In 2008, Winnipeg’s Royal Art Lodge disbanded following more than a decade of collective art production. Now, the exhibition “After the Royal Art Lodge” at Toronto’s Division Gallery serves as a reunion of sorts, showing mainly post-split works by five of RAL’s six founding members: Marcel Dzama (now based in New York), Jon Pylypchuk (now based in Los Angeles), Adrian Williams (now based in Berlin), and Neil Farber and Michael Dumontier (who continue to be based in Winnipeg, and who collaborate on drawings, paintings and other projects).
In a collage painting titled vomit all your fears of life into the belly of the earth only to have them shit back in your face (2013), Pylypchuk layers sand and stones mixed with paint to create a dirty, grimy world. Two rectangular-faced figures stand on top of what looks like a mound of burning coal; pink and neon-green streaks stream down the canvas like burning lava or, indeed, another type of eruption. For a different Pylypchuk selection, one of his crudely built shantytown works stands in the middle of the gallery. It is inhabited by creatures with wooden stick legs and large eyes who look like they can barely hold themselves together, a state that mirrors the ramshackle condition of their surroundings. Pylypchuk uses scraps of wood, metal and fabric to create a strange bricolage that feels at once nightmarish and familiar.

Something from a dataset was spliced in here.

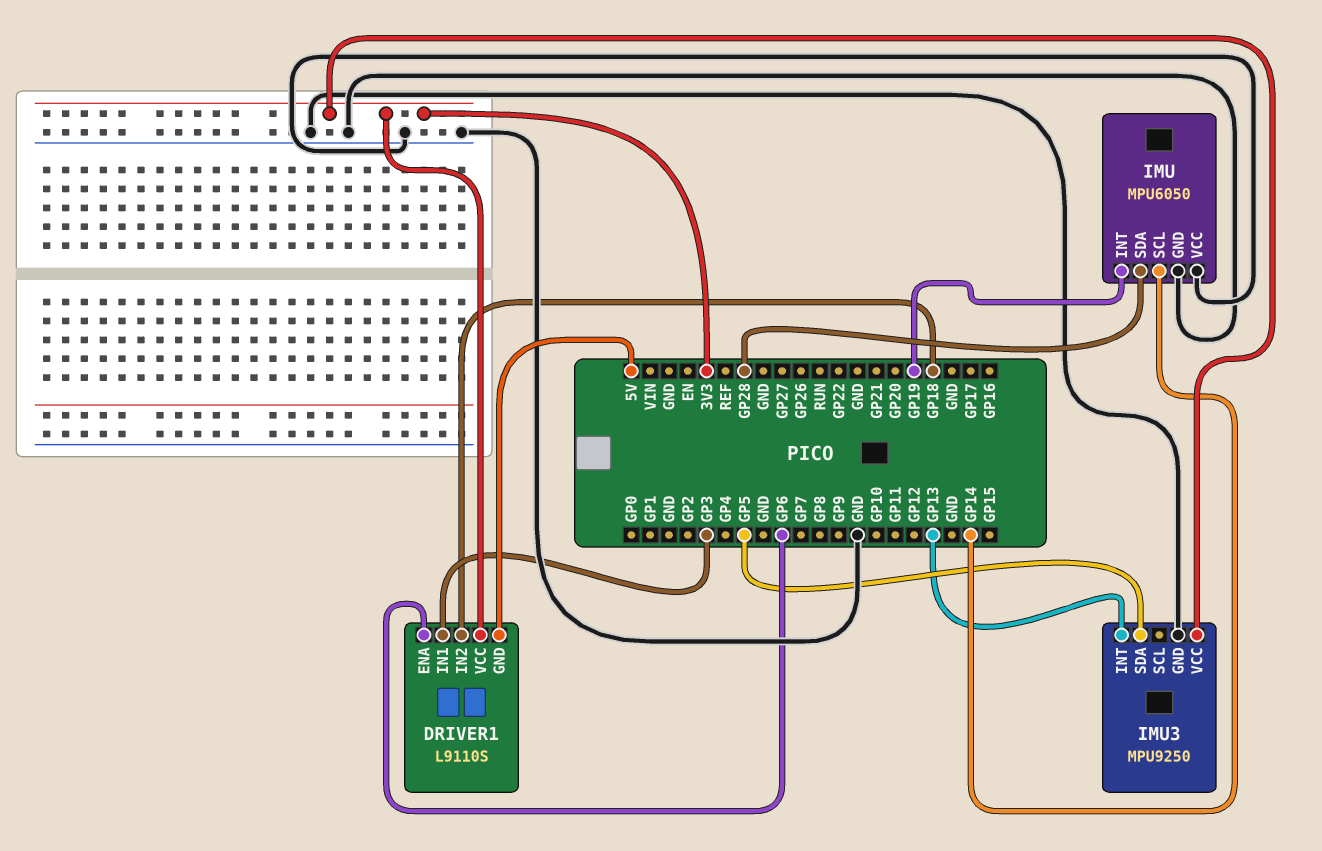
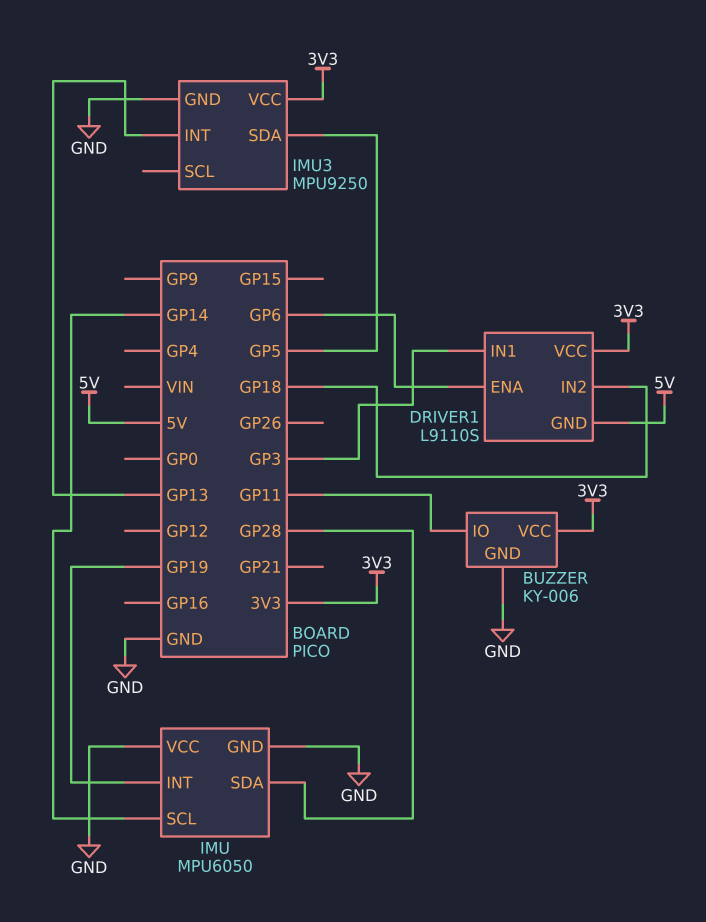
BUZZER: none -> KY-006
BUZZER pin GND: none -> GND
BUZZER pin IO: none -> GP11
BUZZER pin VCC: none -> 3V3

Dzama’s diorama The Horsemen Flee (2010) is a chaotic tableau featuring cut-out figures of twirling ballerinas, grand-jetéing men and pas-de-deux partners who look like they might uncontrollably spin offstage. Darker aspects of the work are often hidden behind the principal dancers: while some ballerinas in the foreground extend their legs in arabesque, others behind spread their limbs more erotically. Each dancer seems to be moving to a different rhythm, and, if the work itself made music, it would be the cacophonous sounds of a discordant orchestra.
In a series of paintings by Farber and Dumontier, street signs with arrows pointing in opposite directions—one labelled “everything,” the other “nothing,” or one labelled “this way” and the other “that way”—stand in the middle of small scenes showing a bright blue sky above a clean line of grass. On the opposite wall, three rows of ten paintings from their Animals with Sharpies (2013) series are arranged. Markers held in mouths (or beaks) scrawl sometimes amusing, sometimes serious statements. A duck admits, “I’m losing my mind.” Meanwhile, a mouse rages, “Dear cat asshole, how would you like it if I ate your husband?” These are definitely not illustrations from a children’s book.
The works in “After the Royal Art Lodge”—which also includes drawings by Adrian Williams, though nothing from sixth founding member Drue Langlois—deserve to be looked at closely. For anyone who is a fan of the collective, or even for those unfamiliar with their work, this exhibition thoughtfully frames what has been made since its passing, in celebration of a legacy of collaboration.